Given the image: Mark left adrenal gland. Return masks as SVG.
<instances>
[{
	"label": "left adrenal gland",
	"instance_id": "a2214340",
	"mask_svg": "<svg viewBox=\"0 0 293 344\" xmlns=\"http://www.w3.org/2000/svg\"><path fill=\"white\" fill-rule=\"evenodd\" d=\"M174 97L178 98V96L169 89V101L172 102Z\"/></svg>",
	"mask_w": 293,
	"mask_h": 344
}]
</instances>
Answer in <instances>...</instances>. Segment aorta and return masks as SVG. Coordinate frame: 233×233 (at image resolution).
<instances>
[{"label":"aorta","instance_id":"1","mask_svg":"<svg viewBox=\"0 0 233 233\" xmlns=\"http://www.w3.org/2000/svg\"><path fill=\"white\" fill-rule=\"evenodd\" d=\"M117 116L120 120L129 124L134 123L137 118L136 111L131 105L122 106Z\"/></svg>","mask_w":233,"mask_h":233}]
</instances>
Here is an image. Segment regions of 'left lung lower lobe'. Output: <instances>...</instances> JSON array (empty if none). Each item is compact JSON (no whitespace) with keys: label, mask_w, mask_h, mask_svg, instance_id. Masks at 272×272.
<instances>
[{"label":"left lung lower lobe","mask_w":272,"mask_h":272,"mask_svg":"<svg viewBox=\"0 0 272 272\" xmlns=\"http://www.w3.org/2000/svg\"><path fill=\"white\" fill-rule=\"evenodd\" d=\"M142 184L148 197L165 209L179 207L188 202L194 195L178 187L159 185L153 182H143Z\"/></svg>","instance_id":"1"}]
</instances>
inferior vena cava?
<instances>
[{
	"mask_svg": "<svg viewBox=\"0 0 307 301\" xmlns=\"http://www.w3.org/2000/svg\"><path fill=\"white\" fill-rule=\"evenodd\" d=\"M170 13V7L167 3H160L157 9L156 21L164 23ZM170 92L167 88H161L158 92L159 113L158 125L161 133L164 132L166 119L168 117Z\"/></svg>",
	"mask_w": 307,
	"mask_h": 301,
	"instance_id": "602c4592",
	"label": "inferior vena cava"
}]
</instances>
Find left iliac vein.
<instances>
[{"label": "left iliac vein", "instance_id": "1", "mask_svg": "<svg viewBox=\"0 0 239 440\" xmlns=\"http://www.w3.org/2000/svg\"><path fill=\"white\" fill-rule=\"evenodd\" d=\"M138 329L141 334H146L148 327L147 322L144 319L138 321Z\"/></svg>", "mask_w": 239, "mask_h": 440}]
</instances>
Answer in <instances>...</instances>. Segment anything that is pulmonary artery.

_ _ _

SHORT PROBLEM - Identify every line above that contains the word "lobe", and copy each of those lines in full.

SOLUTION TO THE PROBLEM -
Here is an image. Segment regions of 'left lung lower lobe'. Output: <instances>...</instances> JSON array (empty if none). Each item is compact JSON (no whitespace) with keys: label, mask_w, mask_h, mask_svg, instance_id. Masks at 272×272.
[{"label":"left lung lower lobe","mask_w":272,"mask_h":272,"mask_svg":"<svg viewBox=\"0 0 272 272\" xmlns=\"http://www.w3.org/2000/svg\"><path fill=\"white\" fill-rule=\"evenodd\" d=\"M142 184L148 197L165 209L179 207L188 202L194 195L178 187L159 185L153 182H143Z\"/></svg>","instance_id":"1"}]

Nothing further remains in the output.